The head is off so no worries on spinning the engine over. Note/mark the crank "key" to block location - #1 is the belt end of the engine.

Coat the cyl's - and or the top of the pistons- with oil or your choice of the usual lubes (WD, PB, ect). Clean the one cyl of rust with a scratch pad (3m makes them along with other companies) - light pressure, you want the rust not the metal. Do each cyl trying to leave a slight "cross-hatch" pattern on the cyl walls.

Use plenty of lube as you go and clean anything off the top of the pistions. Heck I'd even use cleaner (carb) to wipe down the walls - be sure to drain the oil after.

There is a block drain bolt on the back side of the block you can use to drain it (the block)

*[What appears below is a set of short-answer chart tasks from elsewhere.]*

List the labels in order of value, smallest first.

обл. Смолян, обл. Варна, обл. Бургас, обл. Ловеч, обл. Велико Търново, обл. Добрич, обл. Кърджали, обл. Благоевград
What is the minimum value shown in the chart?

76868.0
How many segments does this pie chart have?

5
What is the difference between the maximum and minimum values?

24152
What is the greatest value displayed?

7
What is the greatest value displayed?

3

If you are that worried, well get the head back on - timing belt, adjust valves and all of that jazz. Don't put the covers back on. Start the car or do a compression test and leak down. If all of that works out.

Then go for new timing belts (timing/balance shaft), idlers and water pump. Check all of the seals while there (cam, crank, balance) and the oil pump o-ring for sign of leaks.

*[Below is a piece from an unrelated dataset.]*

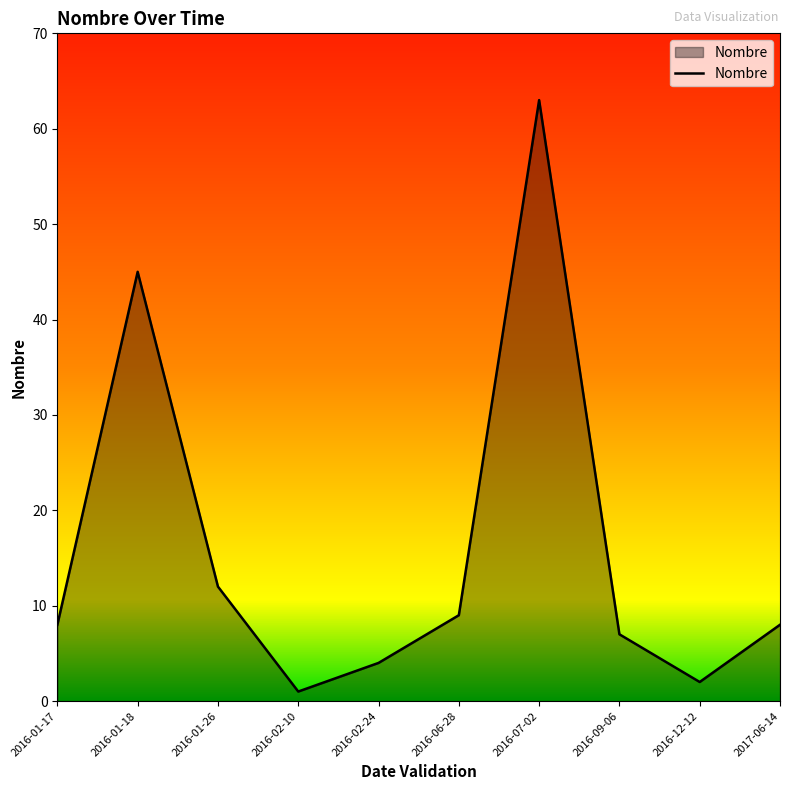

Between 2016-01-26 and 2016-01-18, which is larger?

2016-01-18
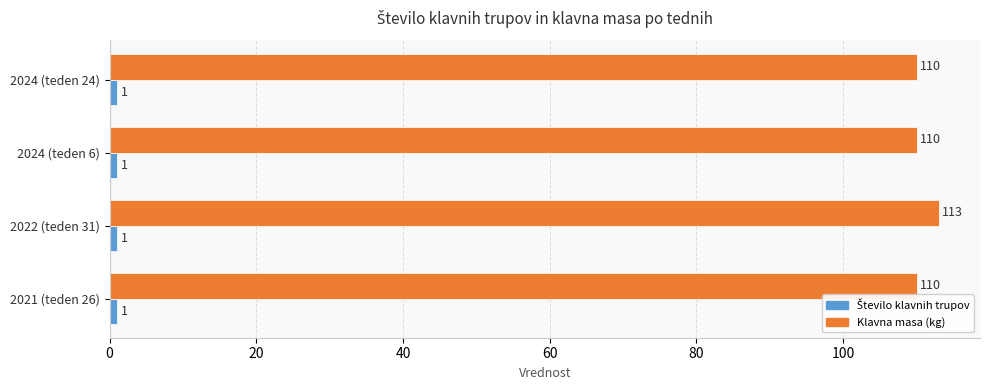

What is the sum of the Klavna masa (kg) values at 2022 (teden 31) and 2024 (teden 24)?

223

IMHO - the F22 is a well built engine and can take a bit of abuse and keep going. So I would not throw in the towel until you try.

If it all goes bad, just find a vtec PCM for your car (96 or 97 with the same trans) - bone yard or internet. Then slap the F23 in there and run just a few wires for the vtec and call it a day.....ok there are a few other small things to work out but it is not that bad/hard of a swap.